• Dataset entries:
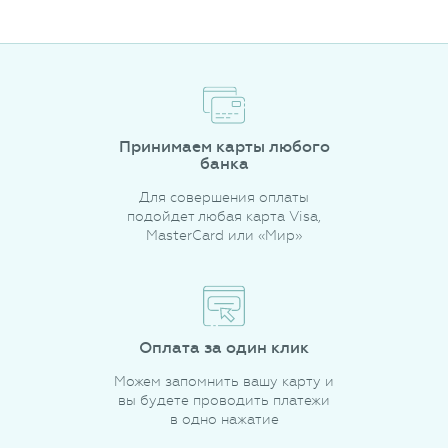
Принимаем карты любого
банка
Для совершения оплаты
подойдет любая карта Visa,
MasterCard или «Мир»
Оплата за один клик
Можем запомнить вашу карту и
вы будете проводить платежи
в одно нажатие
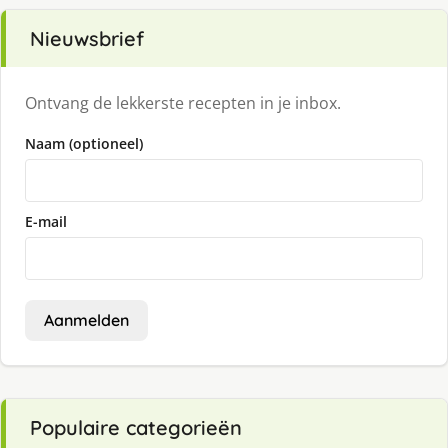
Nieuwsbrief
Ontvang de lekkerste recepten in je inbox.
Naam (optioneel)
E-mail
Aanmelden
Populaire categorieën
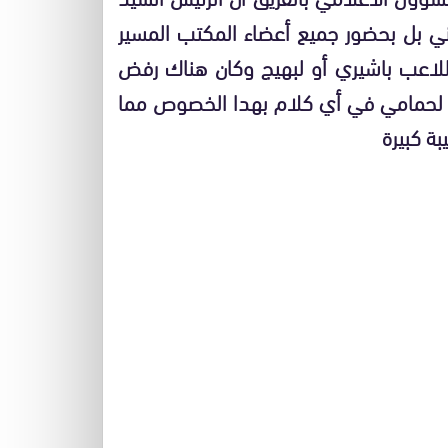
ي بل بحضور جميع أعضاء المكتب المسير
اللاعب باشيري أو لبهيج وكان هناك رفض
 لحمامي في أي كلام بهدا الخصوص مما
ة كبيرة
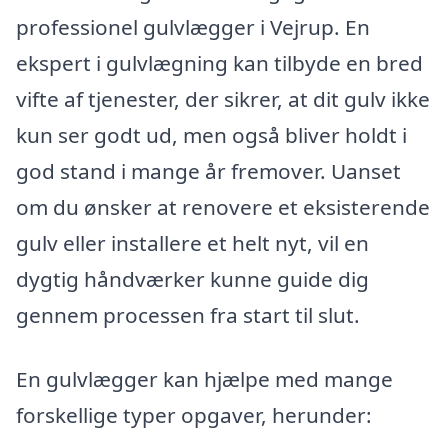
professionel gulvlægger i Vejrup. En
ekspert i gulvlægning kan tilbyde en bred
vifte af tjenester, der sikrer, at dit gulv ikke
kun ser godt ud, men også bliver holdt i
god stand i mange år fremover. Uanset
om du ønsker at renovere et eksisterende
gulv eller installere et helt nyt, vil en
dygtig håndværker kunne guide dig
gennem processen fra start til slut.
En gulvlægger kan hjælpe med mange
forskellige typer opgaver, herunder:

• Exercise prompt:
Look above for the line with "Для совершения оплаты" and the line with "ekspert i gulvlægning kan tilbyde en bred"; set down those two lines and all lines between them exactly, without pictures and without anything else.

• Response area:
Для совершения оплаты
подойдет любая карта Visa,
MasterCard или «Мир»
Оплата за один клик
Можем запомнить вашу карту и
вы будете проводить платежи
в одно нажатие
Nieuwsbrief
Ontvang de lekkerste recepten in je inbox.
Naam (optioneel)
E-mail
Aanmelden
Populaire categorieën
ي بل بحضور جميع أعضاء المكتب المسير
اللاعب باشيري أو لبهيج وكان هناك رفض
 لحمامي في أي كلام بهدا الخصوص مما
ة كبيرة
professionel gulvlægger i Vejrup. En
ekspert i gulvlægning kan tilbyde en bred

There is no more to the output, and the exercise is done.